§ Given records
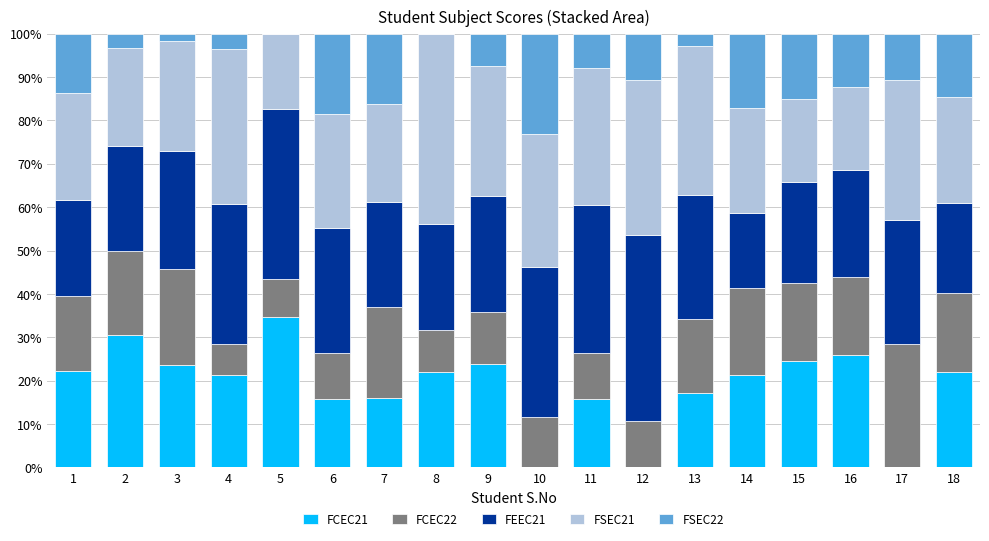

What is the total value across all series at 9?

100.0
* * *
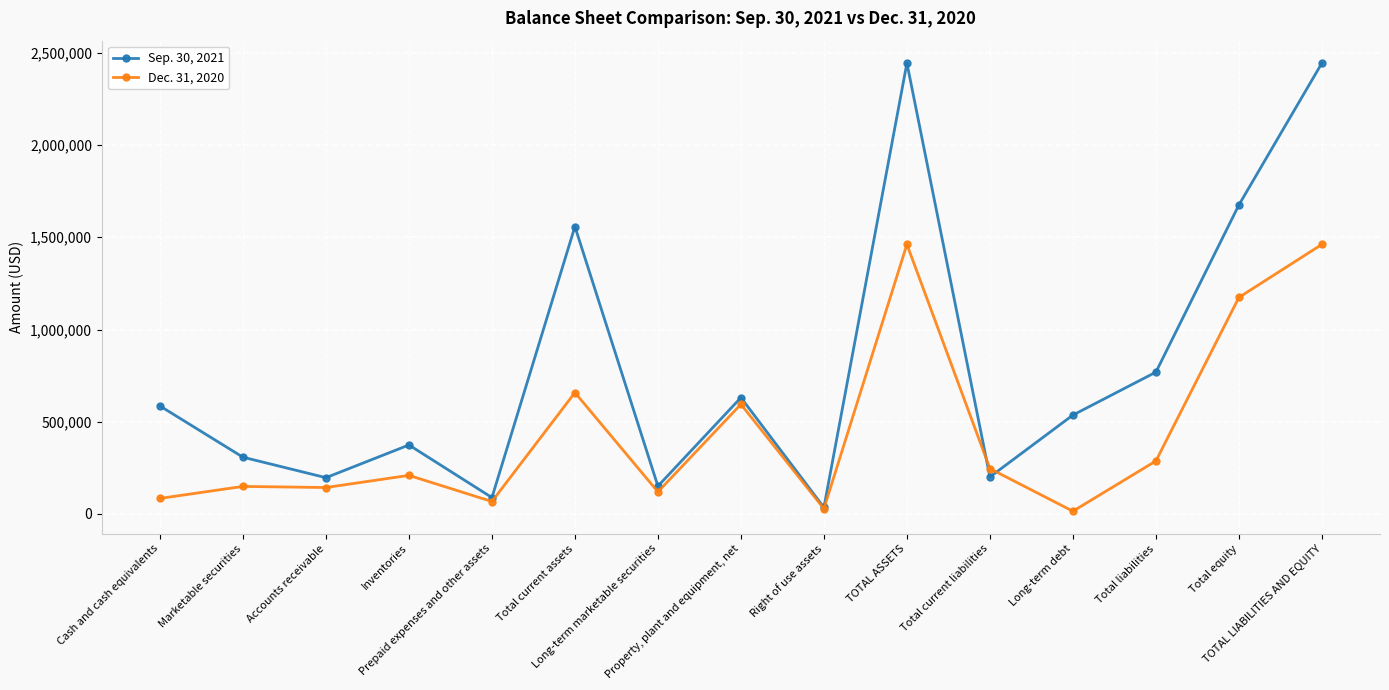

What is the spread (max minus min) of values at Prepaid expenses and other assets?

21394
---
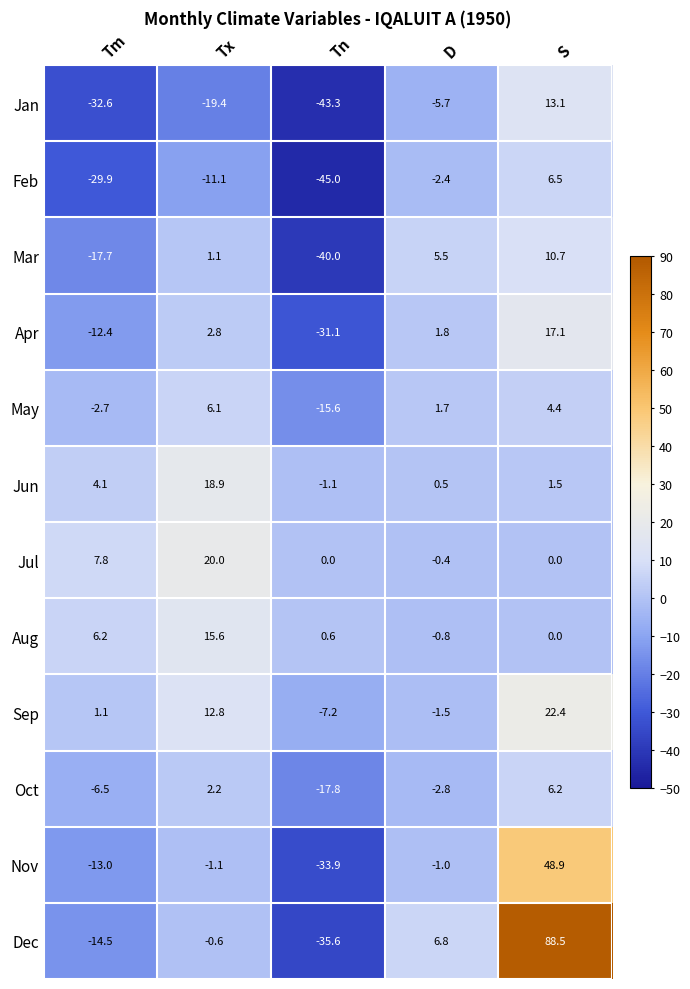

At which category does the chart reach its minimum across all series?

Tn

§ Exercise requirements
How many lines in the rows above contain the string "series"? Reply with the number alone.

§ Output for this task
2